Re: recommenditembased returns 0 records from last map-reduce job

Posted by Pat Ferrel <pa...@gmail.com>.

I think I did explain below. Your IDs must be in the range from 0 to the number of rows - 1 and the same for item IDs. This is done by taking your application specific IDs and mapping them to sequential non-negative Integers.

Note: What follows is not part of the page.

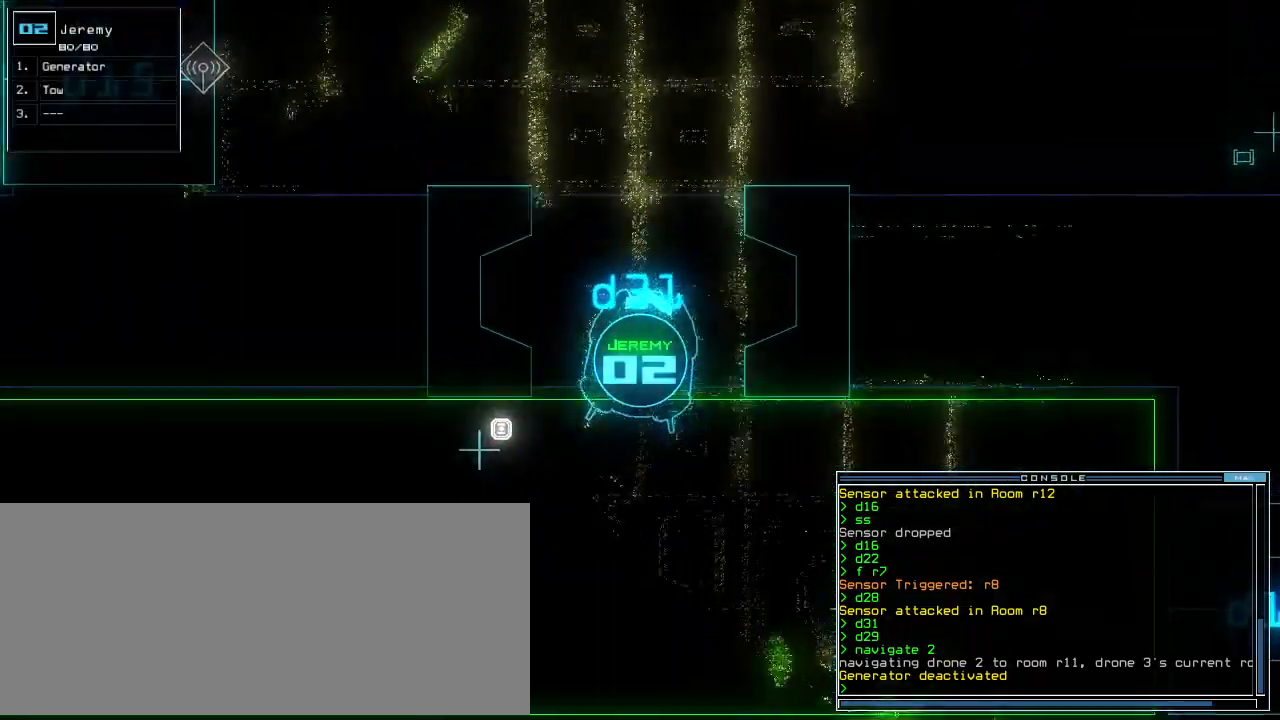
{"keys": ["up"], "events": [[60, "left", "up"], [320, "left", "down"], [360, "left", "up"]]}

You need to maintain a mapping to/from Mahout IDs somewhere in your own code.

For example imagine input of the form
-92, abc, 1.0
75000x, jkl, 2.0

Your first user ID is -92, give it Mahout ID = 0. For your next user ID 75000x give it Mahout ID = 1
Your first item ID is abc, give it Mahout ID = 0. For your next item ID jkl give it Mahout ID = 1
keep doing this the first time you see a unique id from your input. A Map will do this for you.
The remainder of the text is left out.